Senate Majority Leader Harry Reid wants President Barack Obama to be “more firm” and stop avoiding “confrontation” with Republicans.
“He is a person who doesn’t like confrontation. He’s a peacemaker,” Reid said in an interview with Las Vegas television station KSNV.
Oh really? And yet a month and a half ago, we heard about a very different Obama, also from Politico:
President Barack Obama battled with Senate Republicans in a tense closed-door meeting Tuesday, facing tough criticism from his GOP adversaries — including John McCain — on issues ranging from health care to border security.
Senators and other sources inside the meeting described the gathering as “testy” and “direct” — and Sen. Bob Corker (R-Tenn.) accused Obama of acting two-faced by asking for GOP support on regulatory reform only to push forward with a bill supported mainly by Democrats. Others felt that the meeting may have made already tense relations between the two parties even worse.
I wrote about this Obama-GOP showdown at the time, in a piece called “We are all but props in the Land of Oprecious.”
From my post:
Politico’s reporting gets even more comical:
In one of the most heated exchanges of the lunch, Corker accused Obama of acting “duplicitous” in his calls for bipartisanship, saying that he was trying to cut a deal on regulatory reform only to see the rug pulled out from underneath him. At one point, Corker said Obama was using lunch with Republicans as a “prop.”
Poor witto GOP. They always carp so much about others playing the victim, it is hard to feel sorry for them. On the other hand, Oprecious is the titular star of his own comedy-drama, and we are all just his lowly props. I wouldn’t blame anyone for tearing up that script.
Apparently, Harry Reid really enjoys this script, though.
He certainly doesn’t mind perpetuating the myth that Obama is “too nice.” Here’s more from the Politico write-up on his recent interview with KSNV:
“Sometimes I think you have to be a little more forceful. And sometimes I don’t think he is enough with the Republicans,” said the Nevada Democrat, whose allegiance with the White House is hurting his reelection prospects.

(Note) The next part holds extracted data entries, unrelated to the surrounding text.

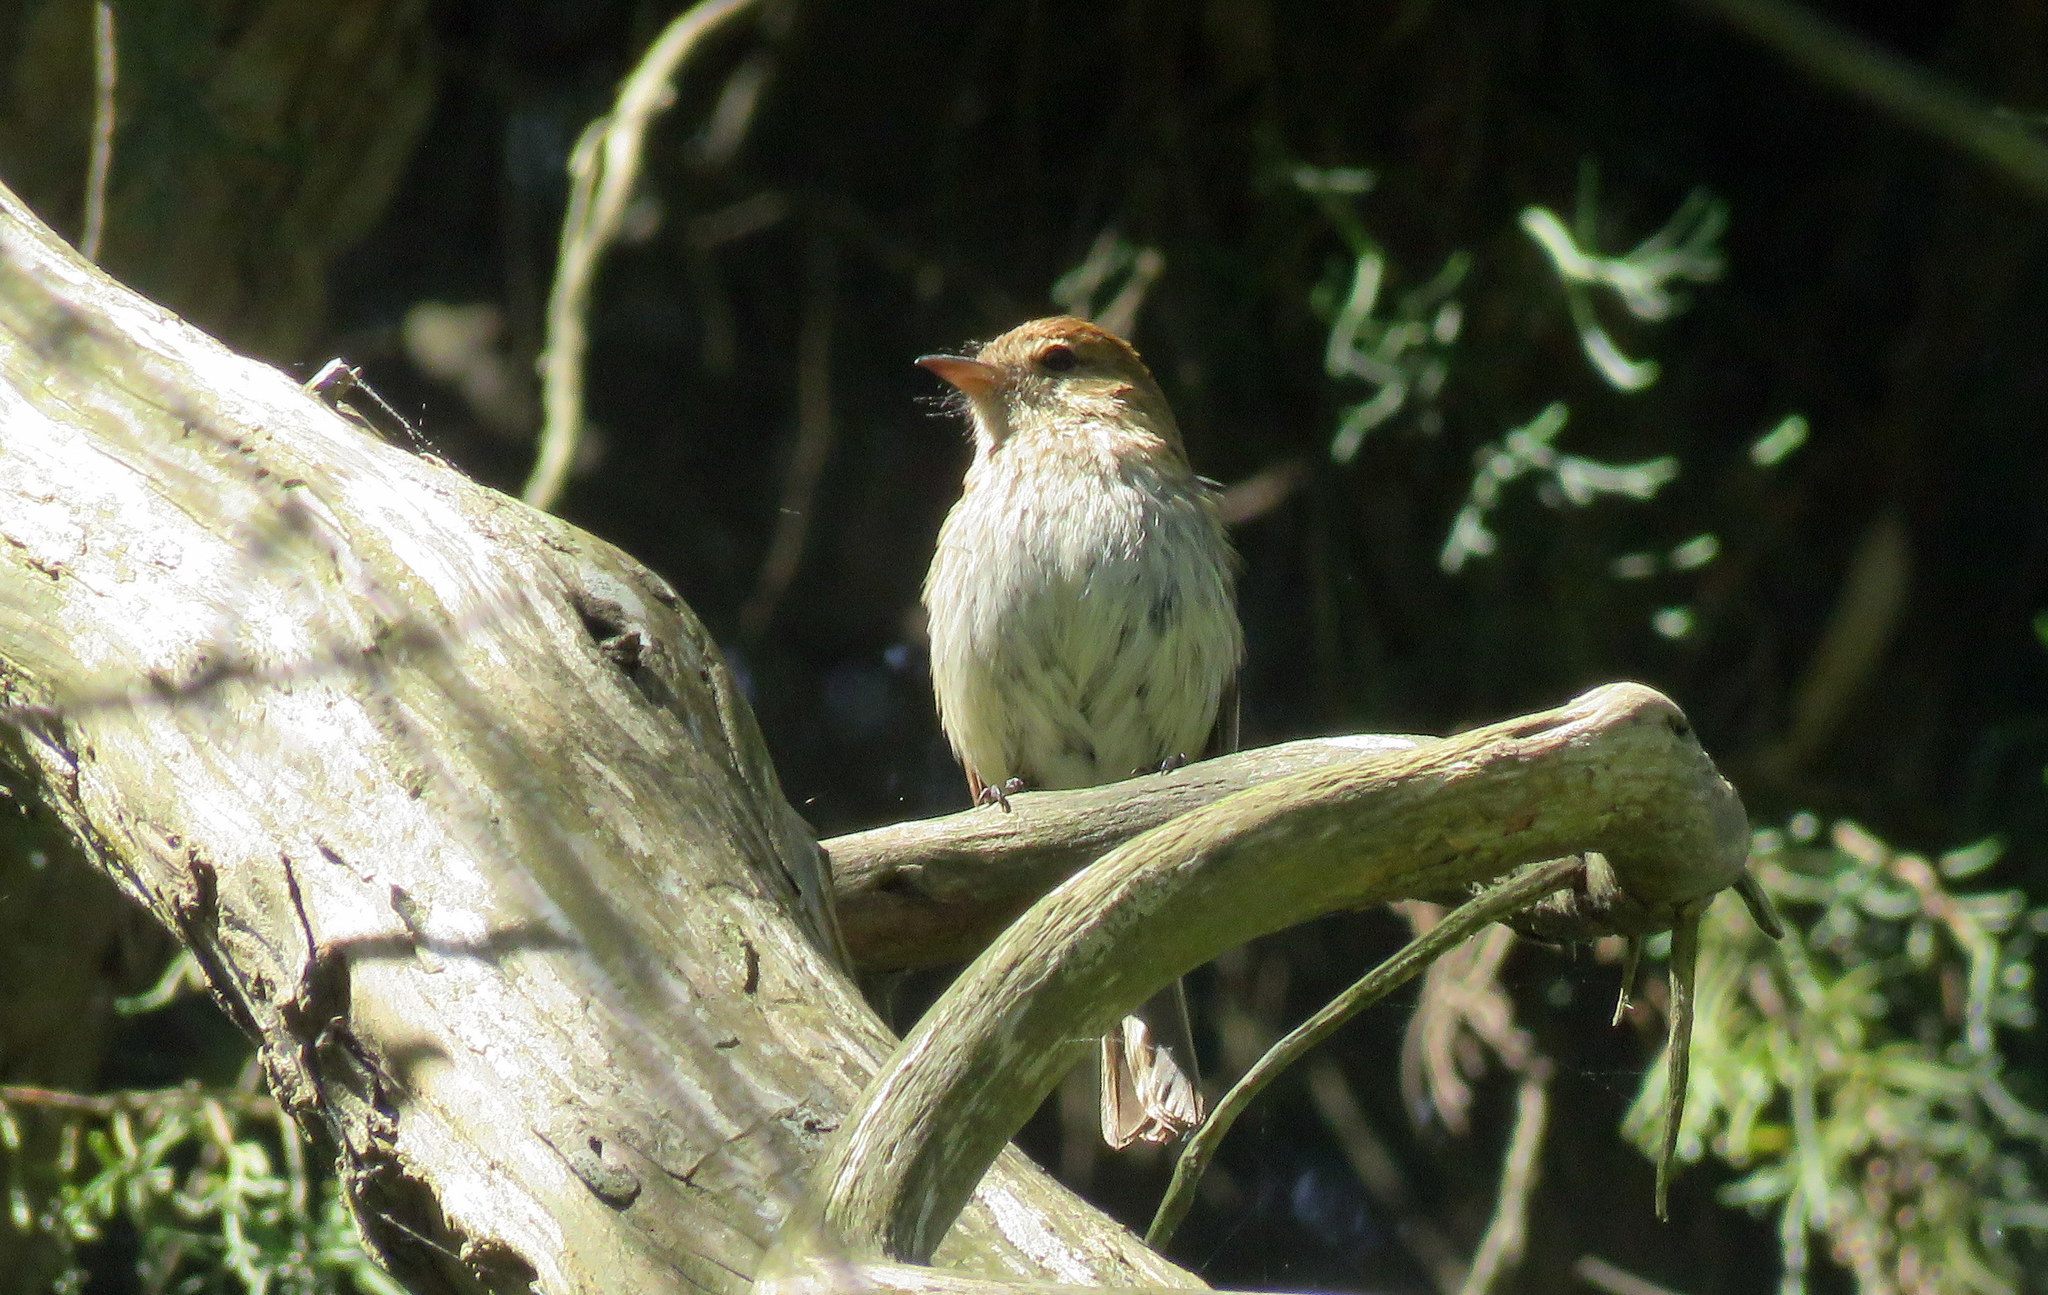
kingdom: Animalia
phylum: Chordata
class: Aves
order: Passeriformes
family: Tyrannidae
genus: Myiophobus
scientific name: Myiophobus fasciatus
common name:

“On a few occasions, I think he should have been more firm with those on the other side of the aisle,” he said.
Reid pointed at the long battle for health care reform as the key example of when he would have liked to see the president act more forcefully.
“I think much of that early on scrimmaging was done in the Senate itself. And the White House didn’t come in until later,” Reid said.
“Now, we came up with a great product, and I’m sure he can look back and say I was right,” he added, “but boy for me down in the trenches, I know it was a time when I wanted a few folks in the White House behind me.”
Good luck to Harry on pitching that “great product.” According to the latest polling from CBS, the American public hasn’t bought what the Dems are selling so far:
More Americans disapprove than approve of the health care bill that was signed into law in March. 36% support the law, down seven points from last month, and similar to the level it was in late March. Most Republicans and independents disapprove of the law, while Democrats approve.
From the breakdown of the polling: 49% disapprove of Harry and Barack’s Excellent Product, while only 36% approve.
Americans continue to see little personal benefit from the health care reform legislation. By more than two to one, Americans think it will hurt rather than help them, and 48% expect the reform to have no effect on them personally.
As for the narrative that Obama is so utterly meek and conflict-averse that he can’t bother to be the leader of his party, this excuse was well past its expiration date the day Obama said this:
Since when is telling one’s supporters to “get in people’s faces” the hallmark of a “peacemaker” ?
Senator Reid is putting on quite an act playing the poor hapless Harry trying to steer the dear, sweet, well-intentioned Oprecious to be the best Oprecious he can be. But, the facts are the facts. Obama didn’t fight for healthcare policy proposals that actually put people before profit. He only came in with his fighting gloves at the end of the healthcare battle, when the bill was whittled down to an insurance industry giveaway.
For whatever reason, Harry seems hellbent on being an Obama prop. Harry is lucky his opponent seems just as hellbent on saving him his seat.